Druck kommt nicht nur vonseiten der Fluglärmgegner. Die Eidgenössische Kommission für Lärmbekämpfung hat bereits vor drei Jahren klargestellt, dass sie den Fluglärm «strenger als bisher beurteilt», basierend auf neuen wissenschaftlichen Erkenntnissen der Lärmwirkungsforschung.

Die Kommission rät daher zu strengeren Grenzwerten – was den Flughafenbetrieb einschränken könnte. Inwieweit die Politik diese Empfehlung umsetzen wird, ist unklar.

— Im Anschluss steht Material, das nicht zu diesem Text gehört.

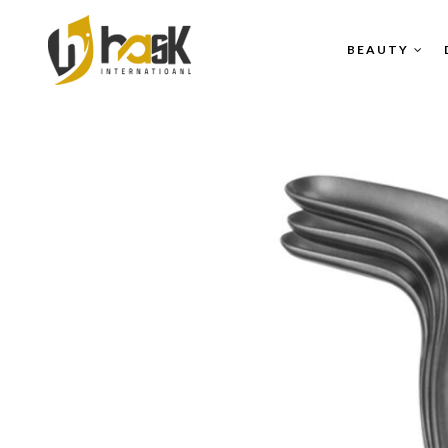
BEAUTY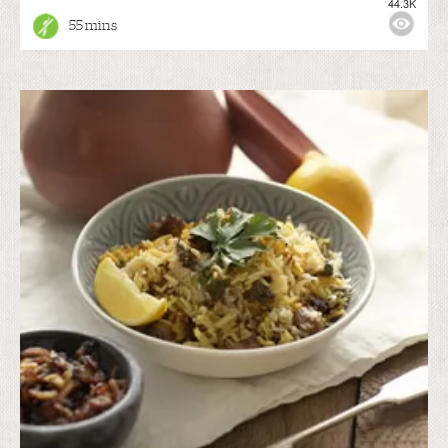
44.3K
55 mins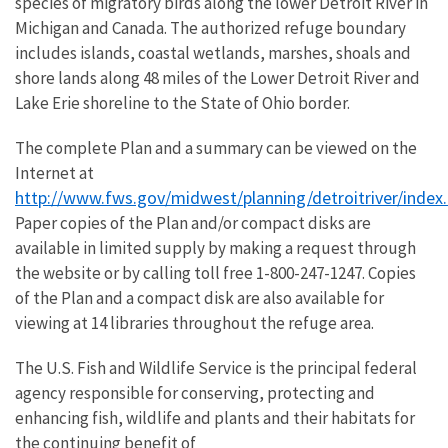
species of migratory birds along the lower Detroit River in
Michigan and Canada. The authorized refuge boundary
includes islands, coastal wetlands, marshes, shoals and
shore lands along 48 miles of the Lower Detroit River and
Lake Erie shoreline to the State of Ohio border.
The complete Plan and a summary can be viewed on the
Internet at
http://www.fws.gov/midwest/planning/detroitriver/index
Paper copies of the Plan and/or compact disks are
available in limited supply by making a request through
the website or by calling toll free 1-800-247-1247. Copies
of the Plan and a compact disk are also available for
viewing at 14 libraries throughout the refuge area.
The U.S. Fish and Wildlife Service is the principal federal
agency responsible for conserving, protecting and
enhancing fish, wildlife and plants and their habitats for
the continuing benefit of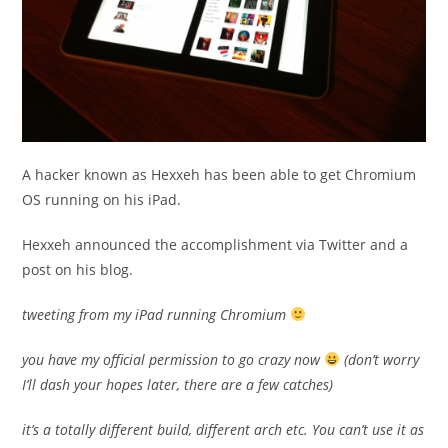
A hacker known as Hexxeh has been able to get Chromium
OS running on his iPad.
Hexxeh announced the accomplishment via Twitter and a
post on his blog.
tweeting from my iPad running Chromium
you have my official permission to go crazy now
(don’t worry
I’ll dash your hopes later, there are a few catches)
it’s a totally different build, different arch etc. You can’t use it as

Gemäss Informationen dieser Redaktion hat im Sommer unter Röstis Führung eine Konsultation zum Bericht der Kommission stattgefunden, eingeladen waren die Flughafenverantwortlichen und die Koalition Klug.

Die Flughäfen unterstützen Röstis Plan

Die Flughafenbetreiber dagegen begrüssen Röstis Plan. Die Rahmenbedingungen wie die Betriebszeiten seien entscheidend für die Fähigkeit des Flughafens Genf, seine Rolle als nationaler Flughafen zu erfüllen, sagt Flughafensprecher Ignace Jeannerat. «Aus diesem Grund können wir den Willen des Bundesrates nur unterstützen, dass er eine solche Besitzstandsgarantie einführen will.»

Ähnlich tönt es beim Flughafen Zürich. Sprecherin Bettina Kunz schreibt: «Um der Schweiz auch in Zukunft das zu bieten, was sie heute an Direktverbindungen, Wohlstand und Arbeitsplätzen hat, ist es zentral, dass die heutigen Rahmenbedingungen nicht weiter eingeschränkt werden.»